On October 26 in Washington, 31 representatives of national organizations, private companies, city agencies,
and mayors’ offices – many of whom had been participants in the September 8 meeting – met in Washington to
continue the discussion of the strategies they believed should be included in the mayors’ poverty, work, and
opportunity action plan.
On November 16 in St. Louis, mayors participating in a Conference meeting on education were invited by St.
Louis Mayor Francis Slay, the Chair of the Committee on Jobs, Education and the Work Force, to review the
most recent draft of the action plan. The review session involving Mayors Kilpatrick, Douglas Palmer of
Trenton, David Cicilline of Providence, Dannel Malloy of Stamford, John Fabrizi of Bridgeport, and Samuel
Jones of Mobile produced several recommendations for changes and additions to the plan.
On January 25, during the 2007 Winter Meeting of the Conference, Mayor Villaraigosa presented Repairing
the Economic Ladder: A Transformative Investment Strategy to Reduce Poverty and Expand America’s Middle
Class, a report he published as Chair of the Task Force on Poverty, Work, and Opportunity. The Mayor’s report
recommended three major areas of investment in tomorrow’s workers: high quality public education, life-long
education and skills development, and economic opportunities. In a Task Force meeting that day, Mayors
Villagairosa, Daley, Palmer, Kilpatrick, Slay, Diaz, Kautz, Dellums, Booker, and Adrian Fenty of Washington
discussed next steps in finalizing Task Force recommendations in preparation for their presentation during the
June 2007 annual meeting in Los Angeles. Planned in that meeting were hearings in Miami and Detroit prior to
the Los Angeles meeting.
On March 23 in Miami, Mayors Villaraigosa, Palmer, Diaz, Kilpatrick, Cicilline, Malloy, and a representative
of Mayor Daley reviewed a report prepared by the Conference at the request of Mayor Diaz which listed all of
the recommendations generated to date by the mayors who had participated in all previous Task Force meetings.

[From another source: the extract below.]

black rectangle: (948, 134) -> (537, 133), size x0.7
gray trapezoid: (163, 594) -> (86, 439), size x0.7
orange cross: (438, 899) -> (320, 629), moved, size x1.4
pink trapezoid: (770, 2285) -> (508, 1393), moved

In the meeting, the mayors instructed the Conference staff to develop policy resolutions which incorporated all
of these recommendations for consideration by all mayors in the Los Angeles meeting. (The Detroit hearing,
planned for early June, was cancelled because of mayors’ scheduling problems.)
Following the Miami meeting, Conference staff drafted a package of 23 policy resolutions incorporating all
recommendations; this package was sent to Task Force leaders and Chairs of relevant Standing Committees for
their review. In a conference call on May 18, mayors provided Conference staff with comments on and changes
to each resolution and indicated which of the individual resolutions they would sponsor or co-sponsor. On the
basis of this call, the 23 resolutions were finalized, sponsor names were added, and the package was included in
the full set of resolutions sent to all members of the Conference prior to the annual meeting in Los Angeles.